Josh’s parents believe the traumatic experience changed their perspective and appreciation of life.
“Twenty years later, I am not going to lie. Some days I am just sad all over again that is one thing that time really doesn’t heal, but you do get better and you can smile at things instead of cry when you think of it,” Jill Powell said. “I will always miss him. Losing a child like that is life-altering.”
“I would never want to lose the times that sometimes you just get really sad and you miss him and you think about all the things you used to do,” Greg Powell said. “I don’t ever want to lose that because I don’t ever want to lose all of those memories. And as long as we still have those memories then he is still with us.”
Greg and Jill say the grieving process is not a quick one, and it took years to let themselves be happy again. Now they say they are doing well. Their faith and having no regrets about the life they lived with Chad kept them sane in the years following his death.
“[Chad] had such a great love for life,” Jill Powell said. “The biggest diservice we could do to him in death was to quit living. He would hate that. We have to pull ourselves together and go on. I think we have all done the best job we are able to do with that and he would like that.”
Josh doesn’t allow the tragedy to make him sad anymore, but he makes a point to tell his 11-year old daughter, Emmie, how exceptional of a person her uncle was.

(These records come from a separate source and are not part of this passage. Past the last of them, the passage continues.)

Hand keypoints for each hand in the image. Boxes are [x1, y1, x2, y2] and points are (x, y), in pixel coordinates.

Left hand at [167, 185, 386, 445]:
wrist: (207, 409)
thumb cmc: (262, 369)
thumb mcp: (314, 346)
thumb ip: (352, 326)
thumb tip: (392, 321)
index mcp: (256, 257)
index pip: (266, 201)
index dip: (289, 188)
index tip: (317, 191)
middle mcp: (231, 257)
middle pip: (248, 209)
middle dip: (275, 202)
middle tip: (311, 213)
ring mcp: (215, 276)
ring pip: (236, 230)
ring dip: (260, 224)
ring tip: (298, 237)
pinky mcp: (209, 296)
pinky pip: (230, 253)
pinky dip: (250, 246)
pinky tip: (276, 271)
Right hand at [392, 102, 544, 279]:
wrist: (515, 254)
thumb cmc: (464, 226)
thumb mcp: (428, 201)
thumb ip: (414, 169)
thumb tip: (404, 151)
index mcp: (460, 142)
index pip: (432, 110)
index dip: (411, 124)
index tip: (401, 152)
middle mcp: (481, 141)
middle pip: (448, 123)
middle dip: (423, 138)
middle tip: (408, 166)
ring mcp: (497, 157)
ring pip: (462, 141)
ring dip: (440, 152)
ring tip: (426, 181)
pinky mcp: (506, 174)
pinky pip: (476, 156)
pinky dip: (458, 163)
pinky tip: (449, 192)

“[Chad] affected and touched a lot of people’s lives,” Josh said. “So it is important for me that she knows who he was, and, like I said, sometimes I just I look at her and I think. I don’t know how I would carry on if something were to happen to her. It’s hard to think about.”
Josh remembers Chad for all of his best qualities and will tell anybody who wants to know just how amazing he was.
“He was two things: he was a genius. Certifiable, 100-percent genius, but he was also just one of the most caring people for everyone. He was the kid that a new person walks into school and he immediately makes friends with them or even somebody that he just sees that may be struggling that day like he just had an eye for this person needs someone to care about them and he just did, unfailingly. That’s why I think there were so many people at his funeral; I mean he just had a way of impacting people that he was around.”
Twenty years after Josh lost a bandmate, a brother and a best friend, he does the best he can to be like the person Chad would have been.
“I think I am not as good at it as he was, but I try to care about people,” Josh said. “I try to make sure everyone feels like they are valuable. That’s one of my main goals as a teacher to make kids know that I see them for who they are and wherever and whoever that may be, it’s ok. That’s something I learned from watching him. Wherever you are in life, it’s ok to be there.”
Theresa Proctor • Jan 10, 2020 at 4:43 pm
Fabulously written story, Ryland. You did a great job covering a difficult topic with sensitivity and grace.
Ed Larsen • Jan 10, 2020 at 2:18 pm
Ry,
Thank you for capturing the essence of family grief following loss in your story, “Living after loss.” I can empathize with Greg Powell’s comments about never wanting to lose the memories of a deceased child. Parents who lose a child want others to understand this. It can be uncomfortable for those outside the family to bring up the topic of a lost loved one, but the family members usually appreciate the opportunity to talk about that son or daughter who has passed. It helps with the ongoing grief and healing.
Thank you for writing a story that illustrates that so well, and may God bless the Powell family.
Ed Larsen
Cinco Ranch High School
Katy, TX
Donna seidmeyer • Jan 10, 2020 at 7:30 am
That was a supurbly written article. I loved it as it was told from such a personal and emotional angle. Job well done. Looking forward to the next one. You are really talented.